In a highly competitive market environment, companies must focus on product improvements to meet new customer satisfaction and remain competitive in their journey towards becoming market leaders.
Nowadays, digital is so important that companies receive large amounts of data every day, therefore, data is a key factor in industry improvement. “Data is the new oil”; this concept of “new oil” is often credited to Clive Humby, a British mathematician. Humby established the likeness between data and oil using the principal that even though data is more valuable, it needs to be processed and analyzed like oil needs refining before its true value can be seen.
Analyzing and processing data allows one to store, visualize, and apply mathematics and statistics to the data in order for companies to gain insight. Once the data has been manipulated, one can infer probabilities or likelihoods that something will happen, more precisely, companies will be able to communicate further with data.
The more data companies have, the better they can capture relationships and inferences within the data; this is a key factor in today’s industrial market as we have a lot of data. However without big data analysis, there is a lot of wasted data, and analytics without data is just a mathematical and statistical tool. The key to success is lots of data analytics, and processing and computing to generate intelligence information. Furthermore, to exploit the massive data collected, industries need a highly qualified technician, i.e., a data analyst who is skilled in computer engineering and data processing tools that could turn raw data into useful information.
Despite companies having lots of data, the success of data engineering is made possible due to the availability of massive computing power which otherwise would not have been able to be processed or computed due to its volume. Massive computing power revolutionized the field of machine learning by allowing algorithms to be converted within a reasonable time, which was not the case before.
Machine learning is the art and science of teaching computers to teach themselves using data. The most successful type of machine learning algorithms are the ones that automate a decision making processes by generalizing from known examples (couples of inputs-outputs) known as supervised learning algorithms. Unsupervised learning is another common algorithm used.. In unsupervised learning, only the input data is known and there is no known output data given to the algorithm; this later can find patterns and categorize the data.
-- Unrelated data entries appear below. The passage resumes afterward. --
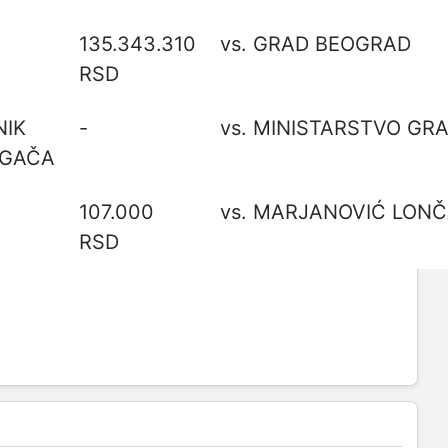
135.343.310
vs. GRAD BEOGRAD
RSD
NIK
-
AGAČA
107.000
RSD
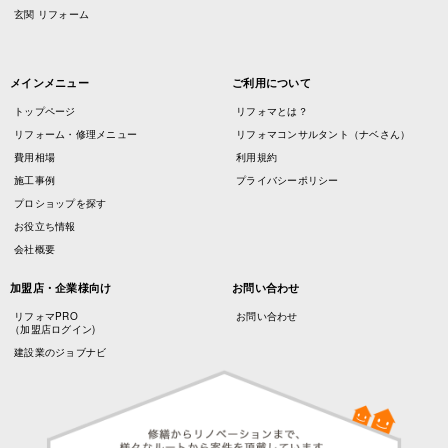
玄関 リフォーム
メインメニュー
ご利用について
トップページ
リフォマとは？
リフォーム・修理メニュー
リフォマコンサルタント（ナベさん）
費用相場
利用規約
施工事例
プライバシーポリシー
プロショップを探す
お役立ち情報
会社概要
加盟店・企業様向け
お問い合わせ
リフォマPRO
お問い合わせ
（加盟店ログイン)
建設業のジョブナビ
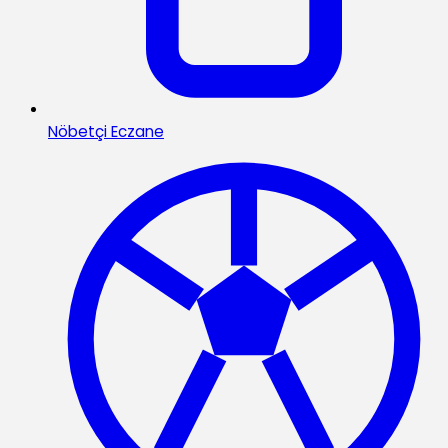
Nöbetçi Eczane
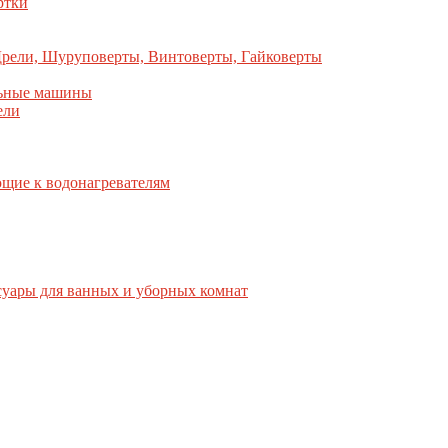
ртки
рели, Шуруповерты, Винтоверты, Гайковерты
льные машины
ели
щие к водонагревателям
суары для ванных и уборных комнат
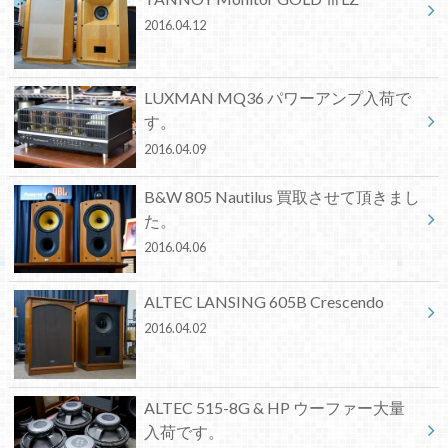
2016.04.12
LUXMAN MQ36 パワーアンプ入荷で
す。
2016.04.09
B&W 805 Nautilus 買取させて頂きまし
た。
2016.04.06
ALTEC LANSING 605B Crescendo
2016.04.02
ALTEC 515-8G & HP ウーファー大量
入荷です。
Many applications of machine learning are centered around customer segmentation to understand the best marketing strategy, product recommendation, fraudulent transaction detection, image classification, speed recognition, and demand forecasting for each segment. These applications of machine learning are done by a data scientist. A data scientist is different from a data analyst in regards to needing a superior understanding of mathematical knowledge like linear algebra optimization to be able to understand and solve machine learning models.
Data Engineering With Supply Chain Management
“One of the main purposes of supply chain collaboration is to improve the forecast accuracy” (Raghunathan, 1999). When it comes to demand forecasting, machine learning can be very helpful, particularly in complex scenarios. Unlike traditional statistical forecasting methods, machine learning uses all of the available data information to compute the best forecasting results; trade promotions, media events, weather data, new product launches, social listening, and complex seasonality are examples of common machine learning forecasting.
For example, when selling used goods online, a combination of tiny, nuanced details in a product description can usually make a large impact on creating a buzz. Avito, Russia’s largest classified advertisements website, recently realized that sellers on their platform sometimes feel frustrated with both too little demand (indicating something is wrong with the product or the product listing) or too much demand (indicating a hot item with a good description was underpriced). Therefore, they launched a machine learning competition on Kaggle’s website (see www.kaggle.com) to predict demand for an online advertisement based on its full description (title, description, images, etc.), context (geographically where it was posted, similar ads already posted) and historical demand for similar ads in similar contexts. The results allowed them to gather better information to advise sellers on how to best optimize their listing and provided an indication of how much interest they should realistically expect to receive.
DynaSys Machine Learning Strategy
Today at DynaSys, we “co-experiment” machine learning clustering and predictive algorithms with a few of our customers in hopes of helping them improve their accuracy. We challenge the traditional demand and supply chain planning (DSCP) statistical forecasting to get better results. Also, we are planning to include these machine learning models in our cloud solutions, including supervised and unsupervised solutions. Since the power of machine learning is associated with big data qualified by data scientist, we believe that in the near future, we will be able to run our customer’s supply chain at peak efficiency.